Jeszcze niedawno zarabiał wychwalając piotra ponad niebiosa w przeróżnych szmatławcach, witając się z nim i udając przyjaciela /jak niegdyś ze mną/ a teraz nagle jedzie walcem po nas na maxa. tanie panie owczarek, to że walec po panu pomyka nie znaczy aby jak Kuba Bogu, tak Bóg Kubie... Bo nie sądzę, z przekory nie przypuszczam aby walcem był Piotr... raczej KK...
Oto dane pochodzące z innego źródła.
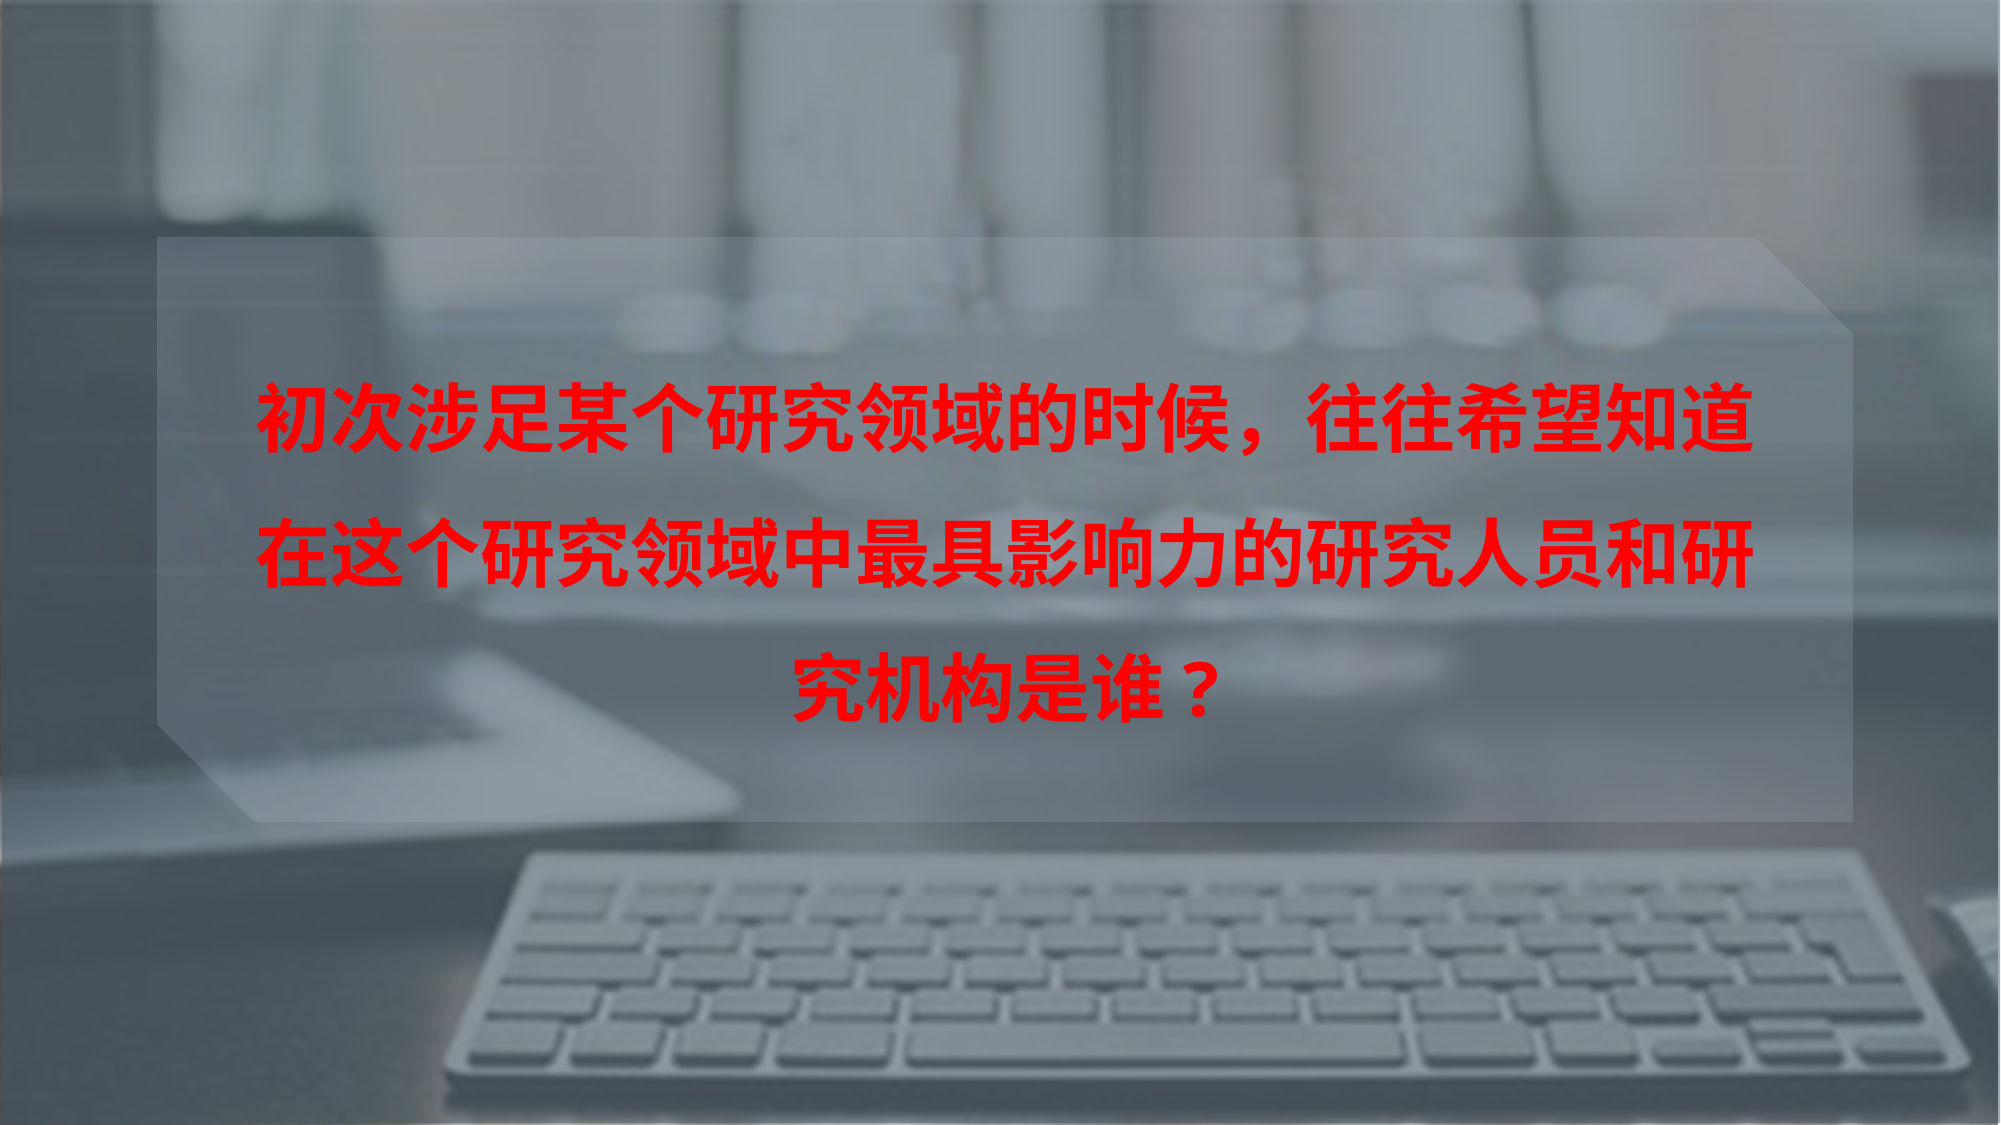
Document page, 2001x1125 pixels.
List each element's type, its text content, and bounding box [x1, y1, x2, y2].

text_box 初次涉足某个研究领域的时候，往往希望知道在这个研究领域中最具影响力的研究人员和研究机构是谁? [155, 235, 1855, 823]
picture [0, 0, 2001, 1125]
Może to chwyt poniżej pasa, taki w stylu Borata ale wiem, że dopóki kanclerzowa może - to jechać będzie po mnie, piotrze i wielu, wielu innych... tylko obiekty nienawiści się zmieniają... ona czerpie z tego satysfakcję... to zdjęcie jest essencją tego co może się zdarzyć za kilkanaście lat... żelazna dama polskiej rozrywki /bez znaczących artystów w swojej stajni/ czytająca bloga michała wiśniewskiego... a pan panie krzysztofie będzie wisiał obok...
W tym miejscu Michał linkuje do zdjęcia, które wgrał na Wrzuta.pl. Obleśnego i wulgarnego - przedstawia starą kobietę z obwisłymi piersiami masturbującą się przed ekranem komputera. Nie będziemy go pokazywać, jest zbyt niesmaczne.
Ciekawe jaki będzie dalszy ciąg tej wojny. Michał ma już wytoczoną sprawę w sądzie, ale twierdzi, że nie boi się byłej menedżerki. Otwarcie przyznaje, że jego jedynym celem jest zniszczyć jej reputację.
Ta kobieta musiała wyrządzić mu jakąś potworną krzywdę.